Th.J.M. Hoppenreijs en M.E. Geertman en R.T. Thomsom, leden-beroepsgenoten, in tegenwoordigheid van B.E.H. Zijlstra-Bauer, secretaris.

                                                                                                                 voorzitter

                                                                                                                 secretaris

 

Tegen deze beslissing kan in de volgende gevallen schriftelijk beroep worden ingesteld bij het Centraal Tuchtcollege voor de Gezondheidszorg:

a.         Heeft u de klacht ingediend? Dan kunt u in beroep als

- het college u of uw klacht geheel of gedeeltelijk niet-ontvankelijk heeft verklaard of

- als de klacht geheel of gedeeltelijk ongegrond is verklaard.
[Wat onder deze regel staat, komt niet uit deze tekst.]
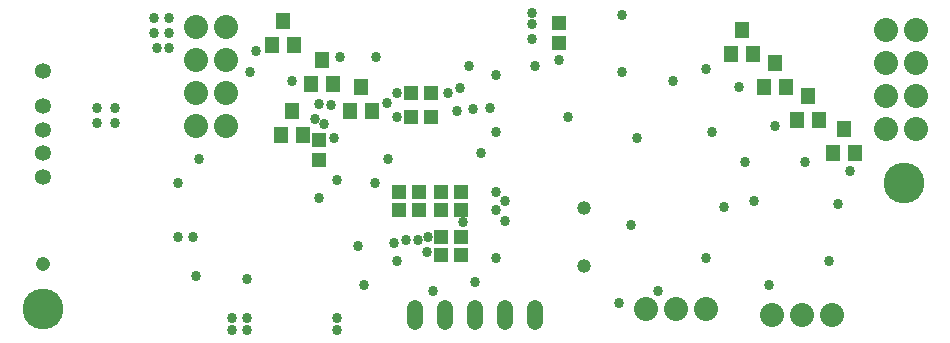
<source format=gbr>
G04 EAGLE Gerber X2 export*
%TF.Part,Single*%
%TF.FileFunction,Soldermask,Bot,1*%
%TF.FilePolarity,Negative*%
%TF.GenerationSoftware,Autodesk,EAGLE,9.1.3*%
%TF.CreationDate,2019-04-01T20:10:06Z*%
G75*
%MOMM*%
%FSLAX34Y34*%
%LPD*%
%AMOC8*
5,1,8,0,0,1.08239X$1,22.5*%
G01*
%ADD10R,1.252400X1.152400*%
%ADD11R,1.152400X1.252400*%
%ADD12C,2.032000*%
%ADD13R,1.152400X1.422400*%
%ADD14C,1.371600*%
%ADD15C,1.208000*%
%ADD16C,1.352400*%
%ADD17C,1.182400*%
%ADD18C,3.454400*%
%ADD19C,0.858000*%


D10*
X386960Y73660D03*
X369960Y73660D03*
D11*
X266700Y171060D03*
X266700Y154060D03*
D10*
X344560Y190500D03*
X361560Y190500D03*
X344560Y210820D03*
X361560Y210820D03*
D11*
X469900Y270120D03*
X469900Y253120D03*
D10*
X369960Y127000D03*
X386960Y127000D03*
X386960Y88900D03*
X369960Y88900D03*
X369960Y111760D03*
X386960Y111760D03*
X334400Y127000D03*
X351400Y127000D03*
X334400Y111760D03*
X351400Y111760D03*
D12*
X187960Y182880D03*
X162560Y182880D03*
X187960Y210820D03*
X162560Y210820D03*
X187960Y238760D03*
X162560Y238760D03*
X187960Y266700D03*
X162560Y266700D03*
X746760Y180340D03*
X772160Y180340D03*
X746760Y208280D03*
X772160Y208280D03*
X746760Y236220D03*
X772160Y236220D03*
X746760Y264160D03*
X772160Y264160D03*
D13*
X269240Y238600D03*
X259740Y218600D03*
X278740Y218600D03*
X302260Y215740D03*
X292760Y195740D03*
X311760Y195740D03*
X243840Y195420D03*
X234340Y175420D03*
X253340Y175420D03*
X236220Y271620D03*
X226720Y251620D03*
X245720Y251620D03*
X711200Y180180D03*
X701700Y160180D03*
X720700Y160180D03*
X680720Y208120D03*
X671220Y188120D03*
X690220Y188120D03*
X652780Y236060D03*
X643280Y216060D03*
X662280Y216060D03*
X624840Y264000D03*
X615340Y244000D03*
X634340Y244000D03*
D14*
X449580Y28956D02*
X449580Y16764D01*
X424180Y16764D02*
X424180Y28956D01*
X398780Y28956D02*
X398780Y16764D01*
X373380Y16764D02*
X373380Y28956D01*
X347980Y28956D02*
X347980Y16764D01*
D12*
X543560Y27940D03*
X568960Y27940D03*
X594360Y27940D03*
X650240Y22860D03*
X675640Y22860D03*
X701040Y22860D03*
D15*
X32960Y65420D03*
D16*
X32960Y139420D03*
X32960Y159420D03*
X32960Y179420D03*
X32960Y199420D03*
X32960Y229420D03*
D17*
X490982Y64500D03*
X490982Y113300D03*
D18*
X33020Y27940D03*
X762000Y134620D03*
D19*
X147320Y88900D03*
X160020Y88900D03*
X162560Y55880D03*
X205740Y53340D03*
X127000Y274320D03*
X139700Y274320D03*
X139700Y261620D03*
X127000Y261620D03*
X139700Y248920D03*
X129540Y248920D03*
X566420Y220980D03*
X594360Y231140D03*
X622300Y215900D03*
X599440Y177800D03*
X627380Y152400D03*
X652780Y182880D03*
X678180Y152400D03*
X635000Y119380D03*
X706120Y116840D03*
X698500Y68580D03*
X647700Y48260D03*
X594360Y71120D03*
X530860Y99060D03*
X520700Y33020D03*
X299720Y81280D03*
X165100Y154940D03*
X281940Y137160D03*
X266700Y121920D03*
X325120Y154940D03*
X243840Y220980D03*
X213360Y246380D03*
X208280Y228600D03*
X276860Y200660D03*
X324589Y202124D03*
X393700Y233680D03*
X535940Y172720D03*
X477520Y190500D03*
X416560Y177800D03*
X388976Y101702D03*
X359283Y88900D03*
X523240Y276860D03*
X447040Y256540D03*
X263244Y188876D03*
X332740Y68580D03*
X304800Y48260D03*
X332740Y190500D03*
X416560Y71120D03*
X424180Y101830D03*
X314170Y134620D03*
X398780Y50800D03*
X271191Y183970D03*
X279400Y172720D03*
X403860Y160020D03*
X332740Y210820D03*
X447040Y278412D03*
X609600Y114300D03*
X523240Y228600D03*
X281940Y20320D03*
X281940Y10160D03*
X205740Y20320D03*
X193040Y20320D03*
X193040Y10160D03*
X205740Y10160D03*
X78740Y198120D03*
X93980Y198120D03*
X93980Y185420D03*
X78740Y185420D03*
X147320Y134620D03*
X350520Y86360D03*
X358140Y76200D03*
X416560Y127000D03*
X330420Y83820D03*
X266700Y201450D03*
X284480Y241300D03*
X424180Y119380D03*
X363220Y43180D03*
X553720Y43180D03*
X716280Y144780D03*
X340360Y86360D03*
X416560Y111760D03*
X314960Y241300D03*
X447040Y269240D03*
X416560Y226060D03*
X383540Y195580D03*
X375920Y210340D03*
X449580Y233680D03*
X469900Y238760D03*
X386080Y214912D03*
X411480Y198120D03*
X397030Y196871D03*
M02*

</source>
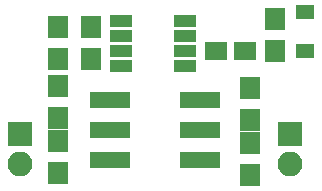
<source format=gbr>
G04 #@! TF.FileFunction,Soldermask,Top*
%FSLAX46Y46*%
G04 Gerber Fmt 4.6, Leading zero omitted, Abs format (unit mm)*
G04 Created by KiCad (PCBNEW 4.0.7) date Monday, 25 June 2018 'AMt' 00:00:04*
%MOMM*%
%LPD*%
G01*
G04 APERTURE LIST*
%ADD10C,0.100000*%
%ADD11R,1.950000X1.000000*%
%ADD12R,1.900000X1.650000*%
%ADD13R,1.600000X1.300000*%
%ADD14R,2.100000X2.100000*%
%ADD15O,2.100000X2.100000*%
%ADD16R,1.700000X1.900000*%
%ADD17R,3.400000X1.400000*%
G04 APERTURE END LIST*
D10*
D11*
X132715000Y-67310000D03*
X132715000Y-66040000D03*
X132715000Y-64770000D03*
X132715000Y-63500000D03*
X127315000Y-63500000D03*
X127315000Y-64770000D03*
X127315000Y-66040000D03*
X127315000Y-67310000D03*
D12*
X137795000Y-66040000D03*
X135295000Y-66040000D03*
D13*
X142875000Y-62740000D03*
X142875000Y-66040000D03*
D14*
X141605000Y-73025000D03*
D15*
X141605000Y-75565000D03*
D14*
X118745000Y-73025000D03*
D15*
X118745000Y-75565000D03*
D16*
X140335000Y-63340000D03*
X140335000Y-66040000D03*
X121920000Y-63975000D03*
X121920000Y-66675000D03*
X124764800Y-66675000D03*
X124764800Y-63975000D03*
X121920000Y-76360000D03*
X121920000Y-73660000D03*
X121920000Y-69008000D03*
X121920000Y-71708000D03*
X138176000Y-69182000D03*
X138176000Y-71882000D03*
X138176000Y-76534000D03*
X138176000Y-73834000D03*
D17*
X126390400Y-72745600D03*
X134010400Y-72745600D03*
X126390400Y-75285600D03*
X134010400Y-75285600D03*
X134010400Y-70205600D03*
X126390400Y-70205600D03*
M02*

</source>
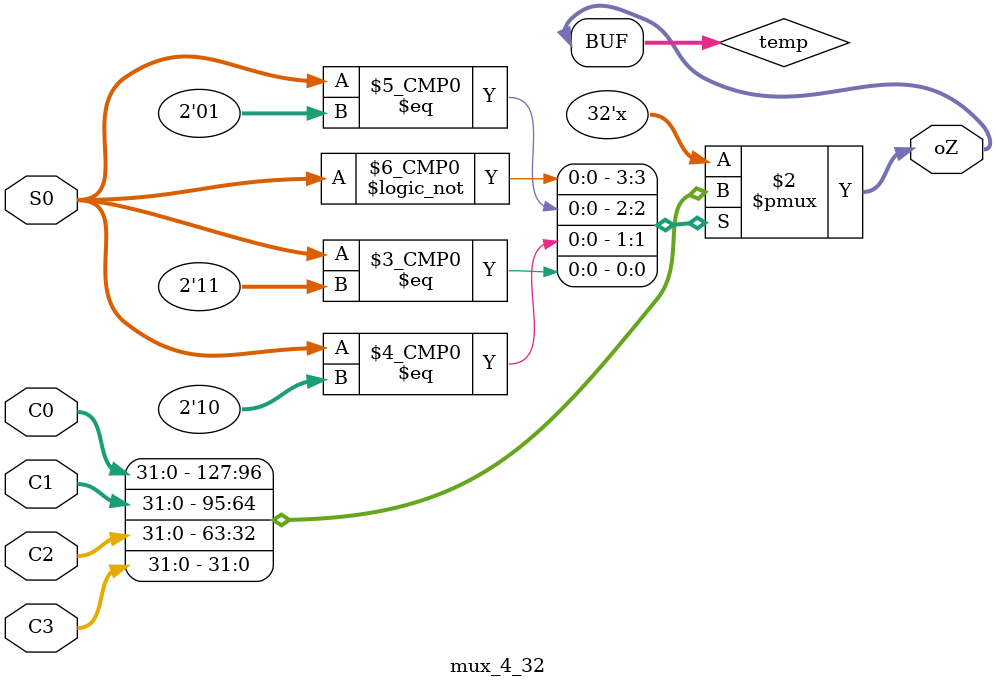
<source format=v>
`timescale 1ns / 1ps

module mux_4_32(
    input [31:0] C0,
    input [31:0] C1,
    input [31:0] C2,
    input [31:0] C3,
    input [1:0] S0,
    output [31:0] oZ
    );

    reg [31:0] temp;

    always @(*) begin
        case(S0)
            2'b00: temp <= C0;
            2'b01: temp <= C1;
            2'b10: temp <= C2;
            2'b11: temp <= C3;
            default: temp <= 31'bz;
        endcase
   end
   
   assign oZ = temp;
   
endmodule
</source>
Bij een gedeeltelijke niet-ontvankelijkverklaring of een gedeeltelijke ongegrondverklaring kan uw beroep alleen betrekking hebben op dat deel van de beslissing.

b.         Is de klacht tegen u gericht? Dan kunt u altijd in beroep.

c.         Ook de inspecteur van de Inspectie Gezondheidszorg en Jeugd kan beroep instellen.

U moet het beroepschrift richten aan het Centraal Tuchtcollege voor de Gezondheidszorg, maar opsturen naar de secretaris van het Regionaal Tuchtcollege voor de Gezondheidszorg te Zwolle. Daar moet het zijn ontvangen binnen zes weken nadat de beslissing aan u is verstuurd.

Als u beroep instelt, moet u € 50,- griffierecht betalen aan het Centraal Tuchtcollege voor de Gezondheidszorg. U ontvangt hierover bericht. Als u geheel of gedeeltelijk in het gelijk wordt gesteld, wordt het griffierecht aan u terugbetaald.